How do Power BI datasets and dataflows relate to each other? Do you need one if you have the other?
I received this question as a comment on another post, and I think it warrants a full post as a reply:
Hi Matthew, my organization is currently evaluating where to put BI data models for upcoming PBI projects. Central in the debates is the decision of whether to use PBI Datasets, SSAS or DataFlows. I know a lot of factors need considering. I’m interested in hearing your thoughts.
Rather than answering the question directly, I’m gong to rephrase and re-frame it in a slightly different context.
I’m currently evaluating how to best chop and prepare a butternut squash. Central in the debates is the decision of whether to use a 6″ chef’s knife, a 10″ chef’s knife, or a cutting board.
(I’ll pause for a moment to let that sink in.)
It doesn’t really make sense to compare two knives and a cutting board in this way, does it? You can probably get the job done with either knife, and the cutting board will certainly make the job easier… but it’s not like you’d need to choose one of the three, right? Right?
Your choice of knife will depend on multiple factors including the size of the squash, the size of your hand, and whether or not you already have one or the other or both.
Your choice of using a cutting board will come down to your workflow and priorities. Do you already have a cutting board? Is it more important to you to have a safe place to chop the squash and not damage the edge of your knife, or is it more important to not have one more thing to clean?
Both of these are valid decisions that need to be made – but they’re not dependent on each other.
Let’s get back to the original question by setting some context for dataflows and datasets in Power BI.
This image is from one of the standard slides in my dataflows presentation deck, and I stole it from the dataflows team. It shows where datasets and dataflows fit in Power BI from a high-level conceptual perspective.

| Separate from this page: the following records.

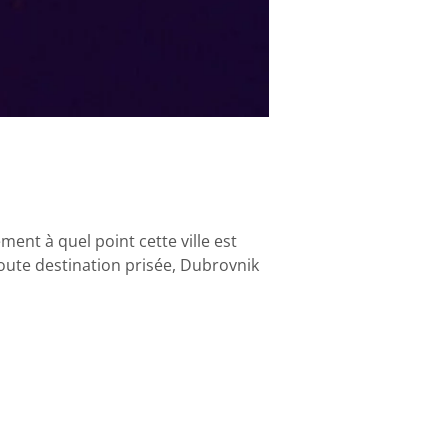
ment à quel point cette ville est
oute destination prisée, Dubrovnik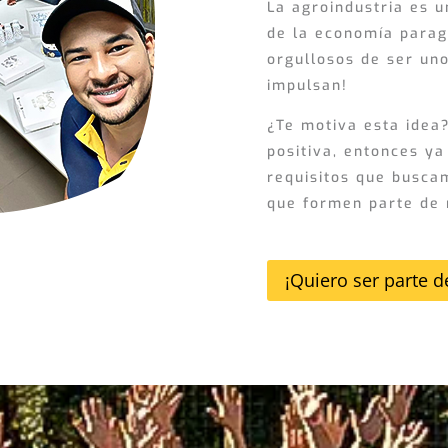
La agroindustria es 
de la economía parag
orgullosos de ser uno
impulsan!
¿Te motiva esta idea?
positiva, entonces ya
requisitos que busca
que formen parte de 
¡Quiero ser parte d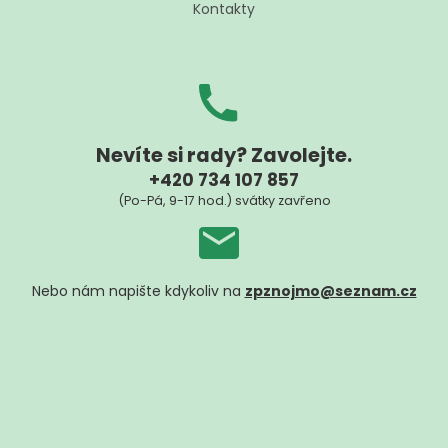
Kontakty
Nevíte si rady? Zavolejte.
+420 734 107 857
(Po-Pá, 9-17 hod.) svátky zavřeno
Nebo nám napište kdykoliv na
zpznojmo@seznam.cz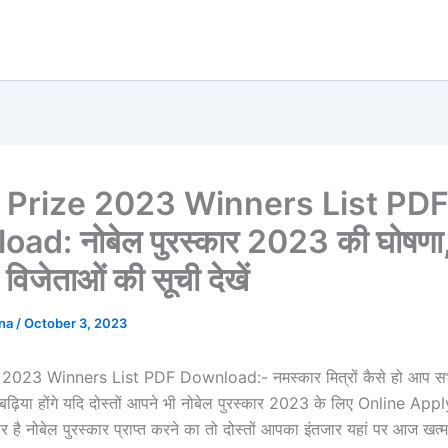
 Prize 2023 Winners List PD
ad: नोबेल पुरस्कार 2023 की घोषणा,
 विजेताओं की सूची देखें
ana
/
October 3, 2023
2023 Winners List PDF Download:- नमस्कार मित्रों कैसे हो आप सभ
बढ़िया होंगे यदि दोस्तों आपने भी नोबेल पुरस्कार 2023 के लिए Online App
 है नोबेल पुरस्कार प्राप्त करने का तो दोस्तों आपका इंतजार यहां पर आज खत्म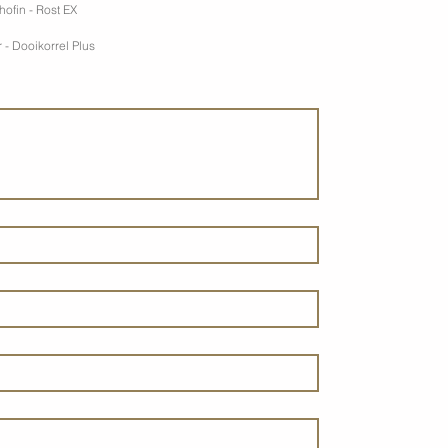
thofin - Rost EX
 - Dooikorrel Plus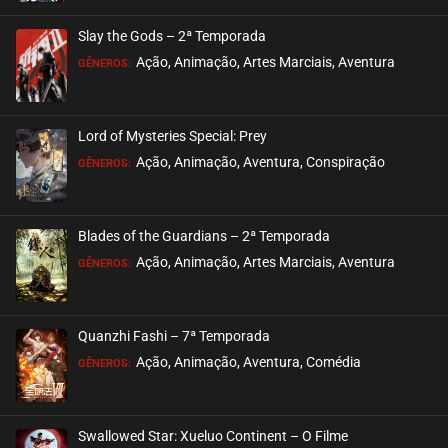
ASSISTIDO
Slay the Gods – 2ª Temporada
EPISÓDIO 194
Ação, Animação, Artes Marciais, Aventura
GÊNEROS:
julho 23, 2026
ASSISTIDO
Lord of Mysteries Special: Prey
Ação, Animação, Aventura, Conspiração
EPISÓDIO 193
GÊNEROS:
julho 23, 2026
ASSISTIDO
Blades of the Guardians – 2ª Temporada
Ação, Animação, Artes Marciais, Aventura
EPISÓDIO 192
GÊNEROS:
julho 21, 2026
ASSISTIDO
Quanzhi Fashi – 7ª Temporada
Ação, Animação, Aventura, Comédia
EPISÓDIO 191
GÊNEROS:
julho 21, 2026
ASSISTIDO
Swallowed Star: Xueluo Continent – O Filme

Here’s what seems most important in the context of the original question:
- Power BI visualizations are built using datasets as their sources
- Power BI includes datasets, which are tabular BI models hosted in the Power BI service
- Dataflows are a data preparation capability in Power BI for loading data into Azure Data Lake Storage gen2
- Dataflows can be used as a data source when building datasets in Power BI, but cannot currently be used as a data source for models outside of Power BI, including SSAS and AAS
- Dataflows and datasets solve different problems and serve different purposes, and cannot be directly compared to each other as the original question tries to do – that’s like comparing chef’s knives and cutting boards
What’s not shown in this diagram is SQL Server Analysis Services (SSAS) or Azure Analysis Services (AAS) because the diagram is limited in scope to capabilities that are natively part of Power BI. SSAS and AAS are both analytics services that can host tabular BI models that are very similar to Power BI datasets, and which can be used as a data source for Power BI datasets. Each option – SSAS, AAS, or Power BI datasets – is implemented using the same underlying technology, but each has different characteristics that make it more or less desirable for specific scenarios.

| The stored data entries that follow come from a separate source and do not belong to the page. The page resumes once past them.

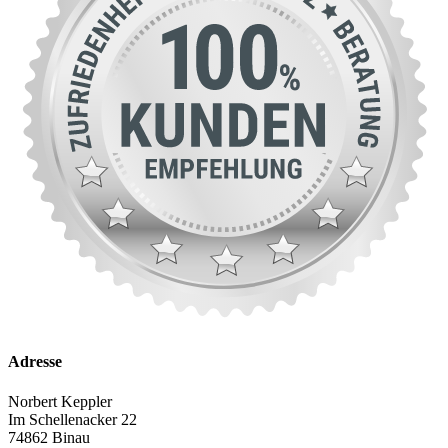
Adresse
Norbert Keppler
Im Schellenacker 22
74862 Binau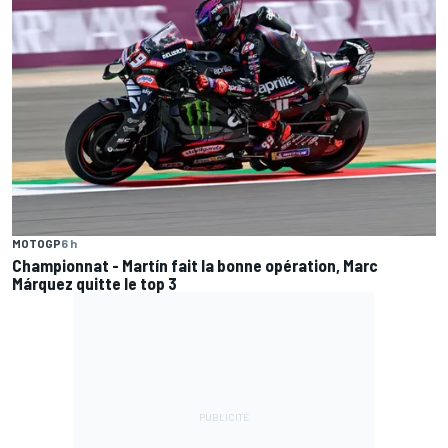
MOTOGP
6 h
Championnat - Martín fait la bonne opération, Marc
Márquez quitte le top 3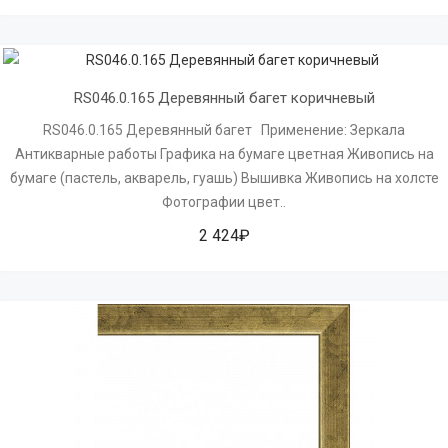
RS046.0.165 Деревянный багет коричневый
RS046.0.165 Деревянный багет Применение: Зеркала
Антикварные работы Графика на бумаге цветная Живопись на
бумаге (пастель, акварель, гуашь) Вышивка Живопись на холсте
Фотографии цвет..
2 424₽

This list isn’t exhaustive, and I make no claims to being an expert on this topic, but these are the factors that seem most significant when choosing between SSAS, AAS, or Power BI datasets as your analytics engine of choice:
- Cost and pricing model – if you choose SSAS you’ll need to own and manage your own physical or virtual server. If you choose AAS or Power BI you’ll pay to use the managed cloud service. Dedicated Power BI Premium capacity and shared Power BI Pro capacity have different licensing models and costs tp target different usage patterns.
- Model size – you can scale SSAS to pretty much any workload if you throw big enough hardware at it. AAS can scale to models that are hundreds of gigabytes in size. Power BI Premium can support PBIX files up to 10GB, and Power BI Pro supports PBIX files up to 1GB.
- Deployment and control scenarios – with SSAS and AAS, you have a huge range of application lifecycle management (ALM) and deployment capabilities that are enabled by the services’ XMLA endpoint and a robust tool ecosystem. Power BI Premium will support this before too long as well.
I’m sure I’m missing many things, but this is what feels most important to me. Like I said, I’m far from being an expert on this aspect of Power BI and the Microsoft BI stack.
So let’s close by circling back to the original question, and that delicious analogy. You need a knife, but the knife you choose will depend on your requirements. Having a cutting board will probably also help, but it’s not truly required.
Now I’m hungry.
 If you want to watch a conference presentation or two that includes this slide, head on over to the Dataflows in Power BI: Resources post.
 This feels like an oversimplification, but it’s technically correct at the level of abstraction at which I’m writing it. If anyone is interested in arguing this point, please reply with a comment that links to your article or blog post where the salient differences are listed.
 Remember I’m not an expert on this, so feel free to correct me by pointing me to documentation. Thanks!
 This is not a direct size-to-size comparison. The services measure things differently.
 As announced at Microsoft Ignite a few months back, no firm dates shared yet.